GIVEN PROBLEM:
In the items below, swap every "azim" for "azimuth" and reproduce the lines with nothing else changed. Leave the pictures out of your answer.

STORED RECORDS:
· · · ·
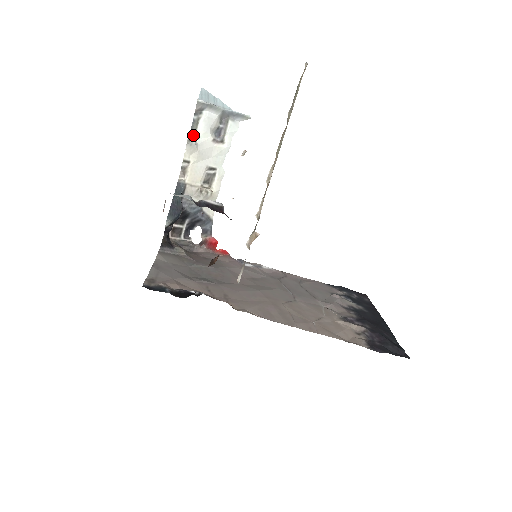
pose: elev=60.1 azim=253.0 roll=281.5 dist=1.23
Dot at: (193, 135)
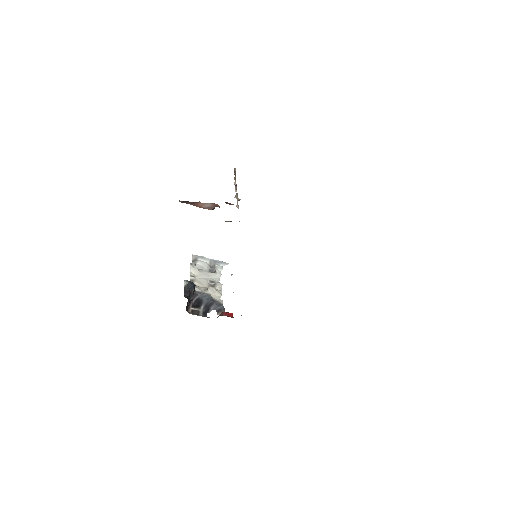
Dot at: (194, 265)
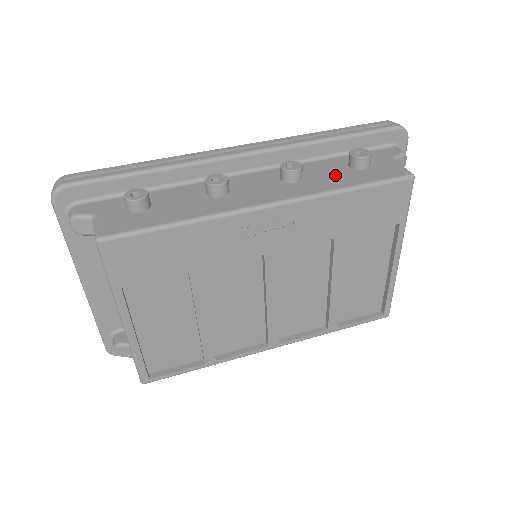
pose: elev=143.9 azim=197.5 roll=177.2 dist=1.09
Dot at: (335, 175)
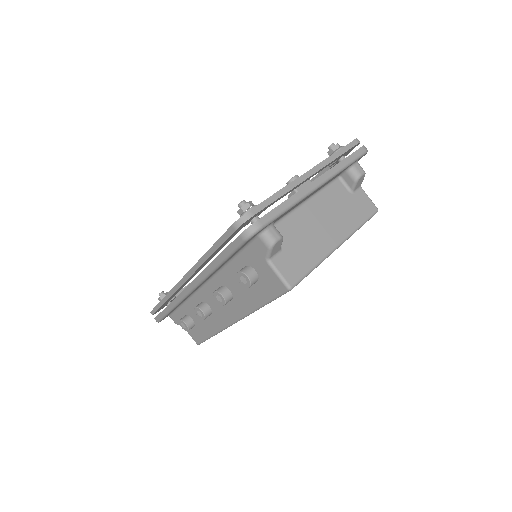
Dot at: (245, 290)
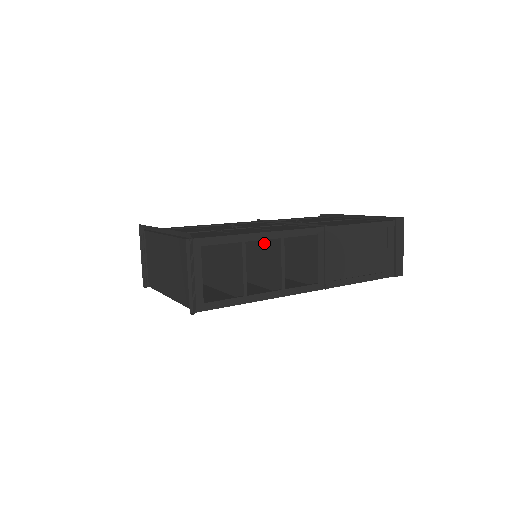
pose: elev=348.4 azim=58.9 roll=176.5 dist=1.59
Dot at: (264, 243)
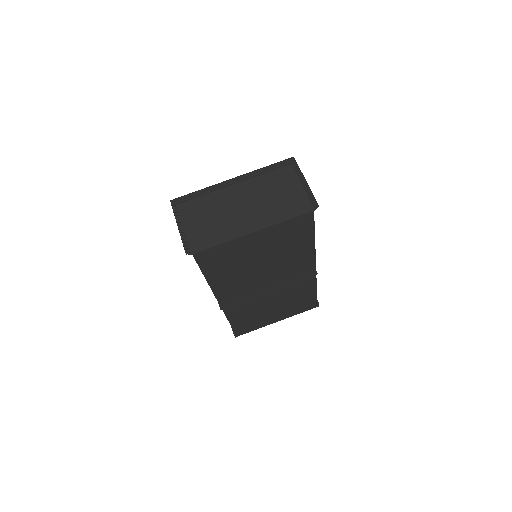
· · · ·
SOLUTION TO THE PROBLEM:
pose: elev=60.1 azimuth=253.0 roll=281.5 dist=1.23
Dot at: (193, 135)
Dot at: (194, 265)
pose: elev=143.9 azimuth=197.5 roll=177.2 dist=1.09
Dot at: (335, 175)
Dot at: (245, 290)
pose: elev=348.4 azimuth=58.9 roll=176.5 dist=1.59
Dot at: (264, 243)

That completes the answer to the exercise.